Generate a report (JSON) with the parameters obtained for each anonymity check.

Parameters:
  • data (pandas dataframe) – dataframe with the data under study.

  • quasi_ident (list of strings) – list with the name of the columns of the dataframe that are quasi-identifiers.

  • sens_att (is a list of strings) – list with the name of the columns of the dataframe that are the sensitive attributes.

  • gen (boolean) – default to true. If true it is generalized for the case of multiple SA, if False, the set of QI is updated for each SA.

pycanon.report.get_pdf_report(data: DataFrame, quasi_ident: List | ndarray, sens_att: List | ndarray, gen=True, file_pdf='report.pdf') None

Generate the PDF report with the parameters obtained for each anonymity check.

Parameters:
  • data (pandas dataframe) – dataframe with the data under study.

  • quasi_ident (list of strings) – list with the name of the columns of the dataframe that are quasi-identifiers.

  • sens_att (is a list of strings) – list with the name of the columns of the dataframe that are the sensitive attributes.

  • gen (boolean) – default to true.
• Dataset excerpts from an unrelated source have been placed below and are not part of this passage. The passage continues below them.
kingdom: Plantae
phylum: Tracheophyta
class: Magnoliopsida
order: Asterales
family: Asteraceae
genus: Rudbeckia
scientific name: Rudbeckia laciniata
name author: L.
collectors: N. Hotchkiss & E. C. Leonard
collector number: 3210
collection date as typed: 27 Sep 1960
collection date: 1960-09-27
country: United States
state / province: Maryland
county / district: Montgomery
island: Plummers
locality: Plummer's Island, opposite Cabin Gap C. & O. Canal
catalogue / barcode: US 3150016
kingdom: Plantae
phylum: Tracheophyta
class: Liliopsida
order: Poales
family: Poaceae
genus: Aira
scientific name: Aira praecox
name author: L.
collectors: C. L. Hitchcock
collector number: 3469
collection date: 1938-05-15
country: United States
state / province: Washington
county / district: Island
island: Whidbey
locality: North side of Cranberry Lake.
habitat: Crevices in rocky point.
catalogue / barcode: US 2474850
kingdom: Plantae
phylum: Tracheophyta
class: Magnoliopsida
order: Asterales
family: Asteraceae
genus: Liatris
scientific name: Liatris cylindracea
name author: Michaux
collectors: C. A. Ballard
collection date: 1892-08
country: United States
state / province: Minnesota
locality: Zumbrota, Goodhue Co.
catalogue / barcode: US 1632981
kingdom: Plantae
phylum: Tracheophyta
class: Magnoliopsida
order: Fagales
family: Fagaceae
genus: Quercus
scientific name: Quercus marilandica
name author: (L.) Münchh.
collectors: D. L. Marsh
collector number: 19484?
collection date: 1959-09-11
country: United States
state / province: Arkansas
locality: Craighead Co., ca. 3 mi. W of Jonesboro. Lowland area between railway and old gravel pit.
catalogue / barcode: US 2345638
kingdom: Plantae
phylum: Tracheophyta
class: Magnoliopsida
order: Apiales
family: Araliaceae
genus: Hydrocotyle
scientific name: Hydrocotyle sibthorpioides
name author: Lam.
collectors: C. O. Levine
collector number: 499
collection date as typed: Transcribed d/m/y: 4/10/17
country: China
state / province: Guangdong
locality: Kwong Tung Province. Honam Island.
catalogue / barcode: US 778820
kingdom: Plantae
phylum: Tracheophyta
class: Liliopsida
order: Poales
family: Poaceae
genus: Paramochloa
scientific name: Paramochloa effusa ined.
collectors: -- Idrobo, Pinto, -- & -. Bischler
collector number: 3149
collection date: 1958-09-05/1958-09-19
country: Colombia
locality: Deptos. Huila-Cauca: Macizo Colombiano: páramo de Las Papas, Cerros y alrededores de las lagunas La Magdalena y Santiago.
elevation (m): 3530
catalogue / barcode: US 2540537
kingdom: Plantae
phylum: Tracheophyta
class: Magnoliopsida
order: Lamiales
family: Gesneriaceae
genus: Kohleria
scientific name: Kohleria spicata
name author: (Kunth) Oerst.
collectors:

If true it is generalized for the case of multiple SA, if False, the set of QI is updated for each SA.

  • file_pdf (string with extension .pdf) – name of the pdf file with the report. Default to ‘report.pdf’

pycanon.report.get_pdf_utility_report(data_raw: DataFrame, data_anon: DataFrame, quasi_ident: List | ndarray, sens_att: List | ndarray, sup=True, gen=True, file_pdf='utility_report.pdf') None

Generate the PDF report both with the utility and anonymity checks.

Parameters:
  • data_raw (pandas dataframe) – dataframe with the data raw under study.

  • data_anon (pandas dataframe) – dataframe with the data anonymized.

  • quasi_ident (list of strings) – list with the name of the columns of the dataframe that are quasi-identifiers.

  • sens_att (is a list of strings) – list with the name of the columns of the dataframe that are the sensitive attributes.

  • sup (boolean) – boolean, default to True. If true, suppression has been applied to the original dataset (somo records may have been deleted)-

  • gen (boolean) – default to true. If true it is generalized for the case of multiple SA, if False, the set of QI is updated for each SA.

  • file_pdf (string with extension .pdf) – name of the pdf file with the report. Default to ‘report.pdf’

pycanon.report.get_report_values(data: DataFrame, quasi_ident: list, sens_att: list, gen=True) Tuple[int, Tuple[float, int], int, float, Tuple[Any, int], float, float, float, float]

Generate a report with the parameters obtained for each anonymity check.

Parameters:
  • data (pandas dataframe) – dataframe with the data under study.

  • quasi_ident (list of strings) – list with the name of the columns of the dataframe that are quasi-identifiers.

  • sens_att (is a list of strings) – list with the name of the columns of the dataframe that are the sensitive attributes.

  • gen (boolean) – default to true. If true it is generalized for the case of multiple SA, if False, the set of QI is updated for each SA.

pycanon.report.print_report(data: DataFrame, quasi_ident: list, sens_att: list, gen=True) None

Generate a report with the parameters obtained for each anonymity check.

Parameters:
  • data (pandas dataframe) – dataframe with the data under study.

  • quasi_ident (list of strings) – list with the name of the columns of the dataframe that are quasi-identifiers.

  • sens_att (is a list of strings) – list with the name of the columns of the dataframe that are the sensitive attributes.

  • gen (boolean) – default to true. If true it is generalized for the case of multiple SA, if False, the set of QI is updated for each SA.